UT researchers recently discovered that when it comes to pollination, size doesn’t matter.
A study published last week in the Proceedings of the National Academy of Sciences found that long-distance pollen dispersal can be achieved by both large and small bees. The study also found that small bees were responsible for more than 49 percent of long-distance dispersal.
“In the past, we thought that the body size of the pollinators was positively related to their ability to disperse pollen longer distances,” said Antonio R. Castilla, the lead author of the study and a recent postdoctoral researcher in the Department of Integrative Biology. He is currently a researcher at the University of Lisbon in Portugal.
According to Castilla, the interactions between plants and animals can affect the genetic variability of tree populations. These findings show that small bees play a large role in promoting genetic variance.
The research was conducted in the tropical rainforests of Panama, near the Panama Canal, and focused on the Miconia affinis species of trees. Rather than focusing on the bees, researchers randomly chose and mapped trees of this species in the region and observed which pollinators came to visit the plants, Castilla said.
From their mapping, researchers were surprised to find that small bees carrying pollen traveled long distances.
“These small bees, with body size more or less like a rice grain, are able to move distances over one mile,” Castilla said. “To put this in human context, (this is like) if you walk from Chicago to California.”
Castilla added that not only are the distances covered by the bees remarkable, so is the speed it takes for them to cover these distances. The bees are able to make this trip within the flowering period of the native Miconia affinis plant, which is about two days.

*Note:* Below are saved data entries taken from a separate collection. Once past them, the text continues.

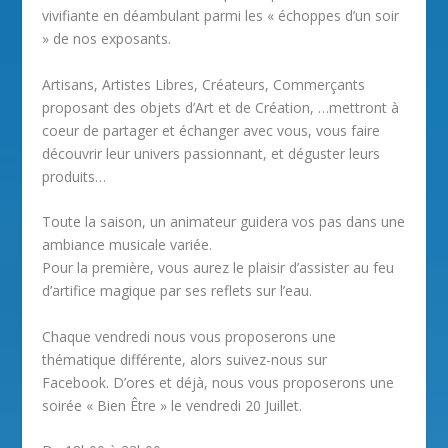
vivifiante en déambulant parmi les « échoppes d’un soir
» de nos exposants.
Artisans, Artistes Libres, Créateurs, Commerçants
proposant des objets d’Art et de Création, …mettront à
coeur de partager et échanger avec vous, vous faire
découvrir leur univers passionnant, et déguster leurs
produits…
Toute la saison, un animateur guidera vos pas dans une
ambiance musicale variée.
Pour la première, vous aurez le plaisir d’assister au feu
d’artifice magique par ses reflets sur l’eau.
Chaque vendredi nous vous proposerons une
thématique différente, alors suivez-nous sur
Facebook. D’ores et déjà, nous vous proposerons une
soirée « Bien Être » le vendredi 20 Juillet.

The study of pollinator-plant interactions is crucial to understanding the effect of human processes and in showing the role pollinators play in the changing environment, according to
“Some studies show these small-bodied bees are more resilient to human impact,” Castilla said. “(The bees) are creating (and) maintaining this diversity that can be critical for the adaptation to global change.”
In the face of climate change and other threats to the environment, the study is especially important in guiding reforestation efforts, Castilla said.
“Tropical forests constitute the biome with the highest (level) of deforestation on the planet,” Castilla said. “They are also affected by global climate change.”
According to Castilla, Miconia affinis is widely used in reforestation efforts, and the pollinators which visit these trees often visit other native tree species used in reforestation programs.
“We expect that our results will be useful to facilitate reproductive processes in all these tree species and the long-term success of the reforestation using native tree species,” Castilla said.
The study was conducted in tropical forest as these forests contain about two-thirds of global biodiversity and are crucial to retaining genetic variety in preparation for the future, Castilla said. However, he thinks the results of the study are still applicable to other biomes.
“Globally, we have in many other biomes small bees similar to our small bees doing the same thing,” Castilla said. “They are providing a substantial amount of long-distance dispersal events and promoting the genetic diversity in plant populations.”
Overall, Castilla said he believes that the impact of bees cannot be discounted.
“They contribute to the reproduction of many wild plants, and they are critical for 60 percent of the global crops, more or less,” Castilla said. “Bees are the most important group of pollinators all over the world.”